It would have been easy to survey the crowds that visited Scotland's shops and malls over the last few days and assume that all was good again on the high street.

However, the sight of thousands of people spending millions of pounds can sometimes create the illusion of prosperity, particularly at Christmas. There is good news on the high street at this time of year, but there are some danger signs too.

The good news is that footfall has certainly been up in the last few days. At the Union Square shopping centre in Aberdeen, for example, it rose 9% in the week up to and including last Saturday; in the same period at the Silverburn centre in Glasgow, it was up by 5%.

These are encouraging signs, particularly after three tough years in a row for retailers in Scotland, and a difficult November in which footfall dropped sharply. However, it will be some time before we know how much of this footfall will be translated into sales and one factor that will certainly influence those sales is the increasing phenomenon of shoppers going into town to look at goods in store before going home to look for them cheaper online.
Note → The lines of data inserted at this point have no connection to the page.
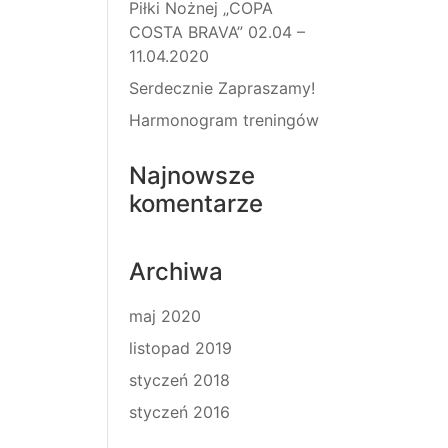
Piłki Nożnej „COPA
COSTA BRAVA” 02.04 –
11.04.2020
Serdecznie Zapraszamy!
Harmonogram treningów
Najnowsze
komentarze
Archiwa
maj 2020
listopad 2019
styczeń 2018
styczeń 2016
This understandably infuriates shop owners, although it will also contribute to the considerable growth in online sales. One forecast from Deloitte is that internet purchases this Christmas will be 20% higher than they were last year - not good news for stores with a physical presence on the high street (many of whom will rely on Christmas to get them through the year) but good news for the economy as a whole. However, if there is good news in those internet sales, and those Christmas crowds, it needs to be balanced by a dose of tinsel-free realism.

Many stores have been struggling to survive, and may hold on through Christmas only to fold in the new year, as happened in the first months of 2013. One sign of this instability is the fact that, like last Christmas, some chains have started their boxing day sales early in an attempt to get more shoppers in store.

The ringing tills in the last few days also mask some worrying trends for the shoppers themselves, mainly that real incomes are continuing to fall for most people. The critical question then is: if incomes are falling, where is the consumer spending we have seen in the last few days coming from? The suspicion must be that many consumers are taking on more debt so they can spend; others may be dipping into their savings.

Either way, it raises questions about shopping - and particularly shopping in the frenzied few days of Christmas -forming one of the main planks of a long-term economic recovery. The danger will always be that, when the savings and credit run out, the spending will go into reverse and the recovery will flounder.

None of this should undermine the fact that there have been promising economic signs in the stores in the last few days. Like the sharp rise in car registrations in September, it is one of the signs that the economy is continuing to recover. But it is important to remember that it is only one of them.